N.J. Commissioner Reactivates Med Mal Reinsurance Association

September 12, 2003

New Jersey’s Banking and Insurance Commissioner Holly C. Bakke has issued an order to reactivate the state’s long-disused Medical Malpractice Reinsurance Association (MMRA) in order to “assure continued access to health care” by making reinsurance available to the state’s medical malpractice liability carriers.

“Reactivation is a necessary step in the Department’s ongoing efforts to assure the availability of coverage for New Jersey doctors, so they can continue to do what they do best – serve patients,” Bakke stated.

The MMRA was established in 1976 by the legislature to “to assure the availability of medical malpractice coverage by providing medical malpractice insurers with the necessary financial backstop, i.e. reinsurance, they need to expand their writing of coverage in difficult market situations,” said the announcement.

It described the decision to reactivate the Association as the result of a hearing held Aug. 6 to determine whether medical malpractice reinsurance was available in the New Jersey marketplace. “Based on the testimony presented, the Commissioner determined that reinsurance was not ‘readily available’ and that the reactivation of the Association was both a necessary and prudent regulatory measure in order to keep direct coverage available,” the bulletin continued.

Bakke’s Department has been trying to solve New Jersey’s medical malpractice insurance coverage crisis. So far the DOBI has licensed three new companies Conventus, NJPURE, and MIIX Advantage; has put in place a “Marketplace Assistance Program,” designed to help doctors who are having difficulty finding coverage, and has issued “an order to show cause that required insurance carriers to offer doctors options in coverage to provide some premium relief in the short term nationally challenged medical malpractice marketplace.” Reactivating MMRA is another step in assuring continuing med mal coverage.

The Commissioner stressed that the MMRA would be governed by the market. “The reactivation of the Association will be solely for the purpose of providing reinsurance,” she stated. “In my order, I have set forth the cooperative measures the Department and the Association will undertake to ensure that the Association is activated in a responsible and measured manner.”

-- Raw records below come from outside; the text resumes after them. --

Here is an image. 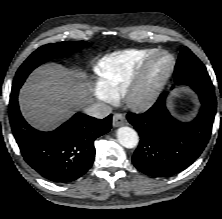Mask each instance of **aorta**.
Segmentation results:
<instances>
[{"mask_svg":"<svg viewBox=\"0 0 222 219\" xmlns=\"http://www.w3.org/2000/svg\"><path fill=\"white\" fill-rule=\"evenodd\" d=\"M117 140L125 148H134L138 145L139 137L134 129L123 126L117 130Z\"/></svg>","mask_w":222,"mask_h":219,"instance_id":"obj_1","label":"aorta"}]
</instances>
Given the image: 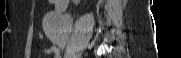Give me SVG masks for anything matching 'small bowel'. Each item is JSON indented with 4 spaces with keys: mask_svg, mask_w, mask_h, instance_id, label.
Returning <instances> with one entry per match:
<instances>
[{
    "mask_svg": "<svg viewBox=\"0 0 181 58\" xmlns=\"http://www.w3.org/2000/svg\"><path fill=\"white\" fill-rule=\"evenodd\" d=\"M43 52L46 53V54H54L55 58H60V50L55 45H52L49 48L44 49Z\"/></svg>",
    "mask_w": 181,
    "mask_h": 58,
    "instance_id": "c3829d8e",
    "label": "small bowel"
}]
</instances>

The directives were summarized as follows:
— The Association must operate within commercial reinsurance standards and at commercially reasonable terms.
— The Department will approve all terms and conditions of reinsurance agreements to verify that rates and terms are commercially reasonable.
— Reinsurance contracts will be issued for a maximum of a one-year period and will be subject to Department approval.
— To avoid any conflicts of interest, company representatives sitting on the board of the Association cannot vote on issues where that company is affected.

According to a report from the Star-Ledger the MMRA already has between $3 and $4 million, and intends to be self-supporting from the payments it receives in exchange for reinsurance coverage.